Tuesday, July 7, 2009

When something is missing

For the last two weeks something has been missing from my life.  There have been moments when I’ve been way too busy, and having way too much fun, for me to consciously been thinking about “it”, yet always felt the absence.  Everything is colored by the lack of “it’s” spark.  Each day I’m away from that spark my heart feels a little heavier.  The loss starts the moment we separate, and I’m not whole again until my eyes first set sight on “it” again.  I’ve grown accustomed to week long separations.  That doesn’t change how the separation weighs on me, just that I cope with it.  When the separations are longer, others can detect “it’s” impact on my mood.

Of course “it” is my lover (to whom I apologize for referring to with such a pronoun).  Her presence in my life is a blessing beyond what I can describe, and her contribution to my happiness is priceless.  I am a very happy and lucky man.

Steve McNair

I hesitate to write about the Steve McNair case, since the facts aren’t all in.  But it looks like his mistress murdered him then committed suicide.  Ok, as a man with a mistress I’m fascinated by stories like this.  Partially for the “there but for the grace of god go I” aspect, and also because it highlights what seems like DOs and DON’Ts if you are going to have a mistress.

There are at least two scenarios in the Steve McNair / Sahel Kazemi case that I’m wondering about.  The first is that McNair really was estranged from his wife and was dating Kazemi in a traditional sense.  Perhaps he announced his intent to try to reconcile with his wife and Kazemi snapped.  That isn’t really a “mistress” kind of relationship, so I’ll ignore it for now.  The other is that McNair lied to Kazemi and lead her on about his intent.  There are two problems there.  One is that you shouldn’t lie to your mistress.  The second is that you should have a mistress who really wants to be a mistress, not someone whose goal is to displace your wife!

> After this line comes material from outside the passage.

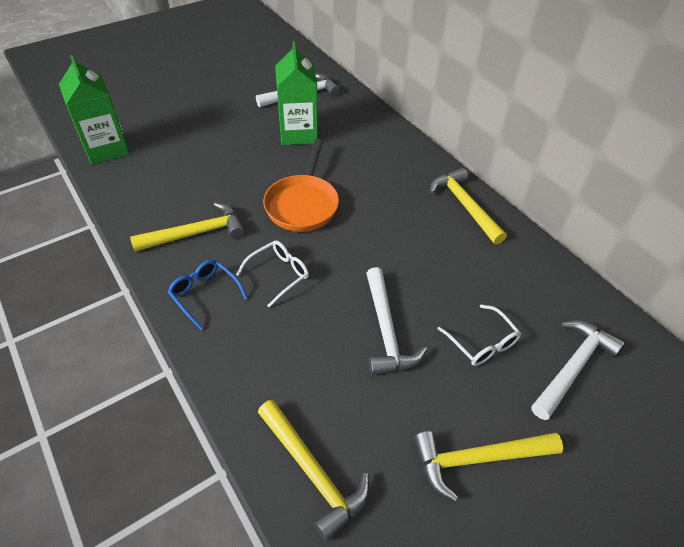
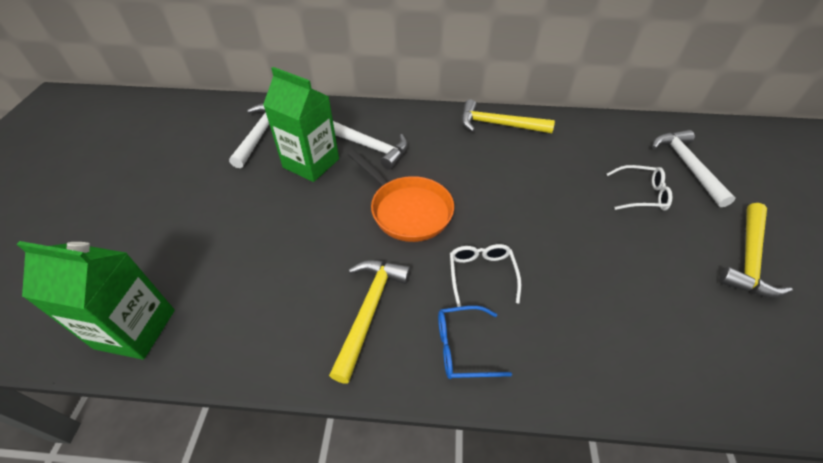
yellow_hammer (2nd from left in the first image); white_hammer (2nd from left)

The “shouldn’t lie” is really quite simple.  As a shadowy, outside your public life, deep intimate relationship your mistress serves as the one person you can share your secrets with.  You can tell her things you can’t share with your wife, friends, business associates, etc.  Having this outlet, and its associated bond, is one of the joys of having a mistress.  But for that to work you have to trust her.  Because a mistress holds in her hands the power to destroy you.  Perhaps simply by revealing your relationship, but more devastatingly by revealing your secrets.  So the reality is that you want to establish and maintain a very trusting relationship with your mistress.  You already start out with a bit of a handicap, since obviously you are willing to lie to your wife so why should your mistress trust you?  That’s a tough one, and honestly a topic I agonized over (and still do) .  I hate lying to my wife, and it bothers me even more that I demonstrate to my lover that I’m capable of such deception.  But that is the nature of the beast!

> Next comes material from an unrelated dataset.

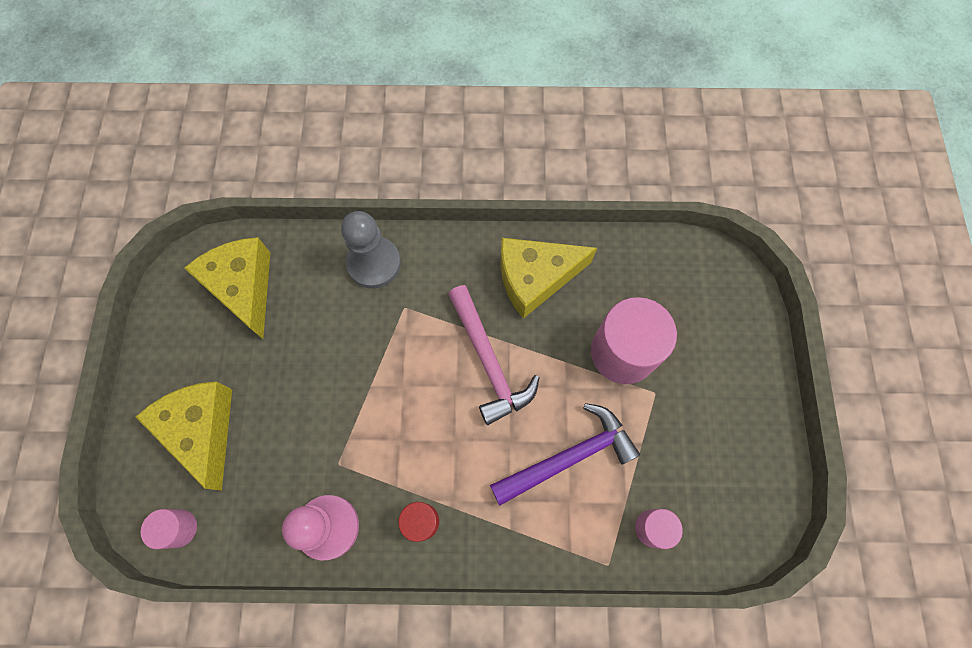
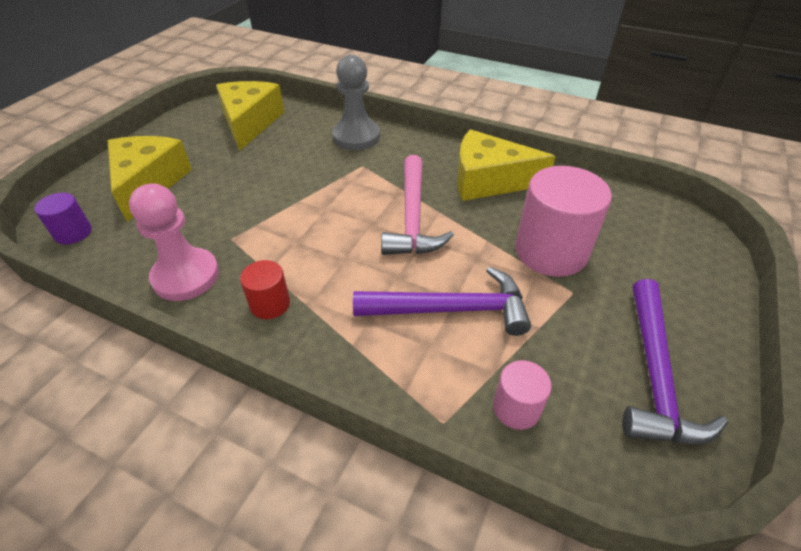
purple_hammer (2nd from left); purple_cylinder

Which brings me to the second point.  You really want a mistress who wants to be a mistress!   If that’s a role they seek, then you don’t have to lie about your intent.  And they fully understand and accept the need for you to lie to your wife, even if lying isn’t in your nature.  And, even if you do fall in love with each other, it doesn’t have to threaten your marriage.  Or your life.  Finding a mistress who really wants to be a mistress (rather than your girlfriend or wife) and what that really means is a topic I want to write about.  But not today.